What does it mean to have a passion for the fatherless? That is the key question in Daniel Bennett’s book A Passion for the Fatherless. In the answering of this question, Bennett does not merely give the emotional side of the idea.
Instead, he develops a robust theological response to the needs of orphans. Rather than simply engaging the emotional drive that “something must be done!,” this work recognizes the long-term nature of the problem. There will always be orphans in need of care.
The church, both at-large and locally, should always be at the forefront of the efforts to provide that care. Yet if we are going to do so, emotion may get us started but we need a better foundation for ongoing involvement. Additionally, involving the whole body of faith will include demonstrating why it is necessary to those who are less emotionally swayed. (And these folks aren’t automatically wrong: some are more emotionally vested in widows than orphans—both are important ministries!)
This is where Bennett’s work shines. Rather than build on a foundation of acting on your feelings, he presents first the Bible case for orphan care through the body of Christ and through individual believers. He then goes on to develop specific ideas that can be implemented, paying attention to the various contexts of believer’s lives and cultures.
As a church pastor, I found the chapter on “When Not to Care for Orphans” an excellent inclusion. Bennett expresses several valid concerns regarding those who pursue orphan care without regard to the cost of their involvement. He does so without being a wet blanket on the passion of individuals, instead giving alternate paths to work that passion into an effective outcome.

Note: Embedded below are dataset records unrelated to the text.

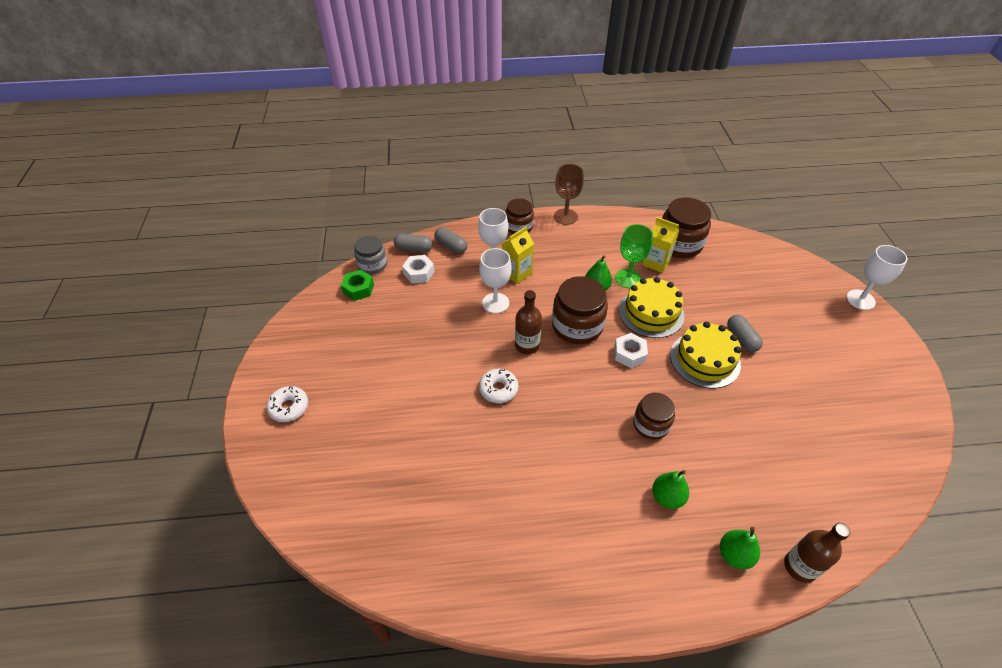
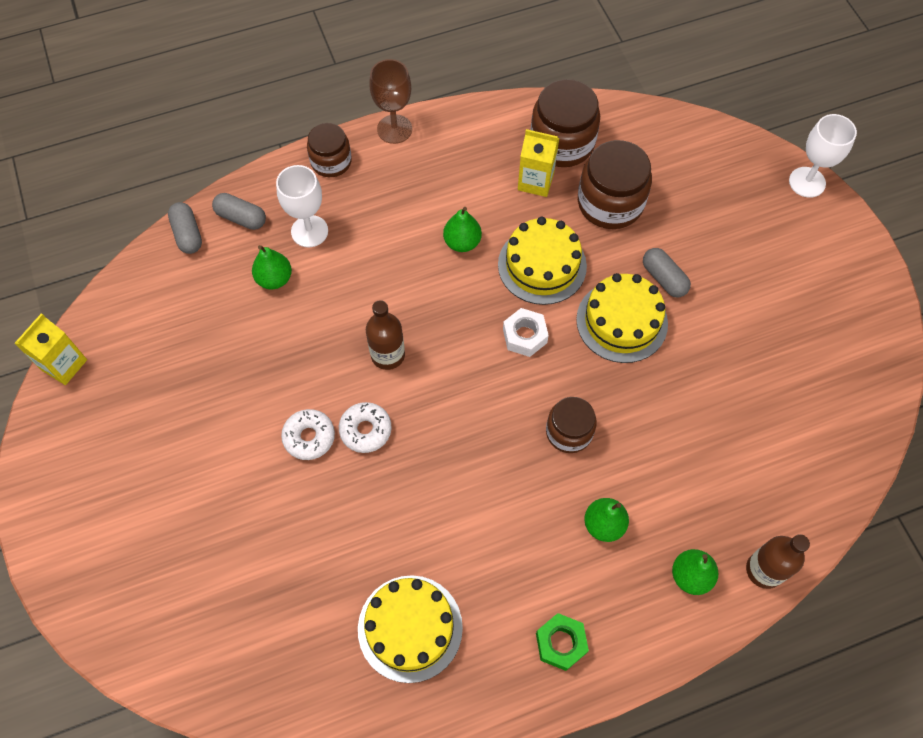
camera: 15 degrees left, 15 degrees up
white donut [266,386,308,422] -> white donut moved to [281,409,335,460]
green nut [341,270,374,301] -> green nut moved to [536,613,589,671]
grey jar [354,236,387,274] -> none
grey capsule [394,233,433,252] -> grey capsule turned 75 degrees clockwise [168,202,202,254]
white nut [402,255,435,283] -> none
white goblet [479,248,512,314] -> none
yellow carton [502,226,534,284] -> yellow carton moved to [14,313,87,385]
brown jar [552,276,608,344] -> brown jar moved to [578,140,652,229]
green goblet [615,224,653,288] -> none
none -> green pear [252,245,292,289]
none -> yellow cake [358,575,463,683]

I heartily recommend that a church entering into an orphan care ministry take the time to work though A Passion for the Fatherless along with its small group study guide. We need to do this: care for the orphan. We need to do this right, though, and a solid Biblical foundation is crucial. Bennett provides that guidance.
I was provided this book by Kregel Academic Publishers. They do not insist that my reviews be positive, but I generally find they are selective enough to publish stuff that’s almost always good.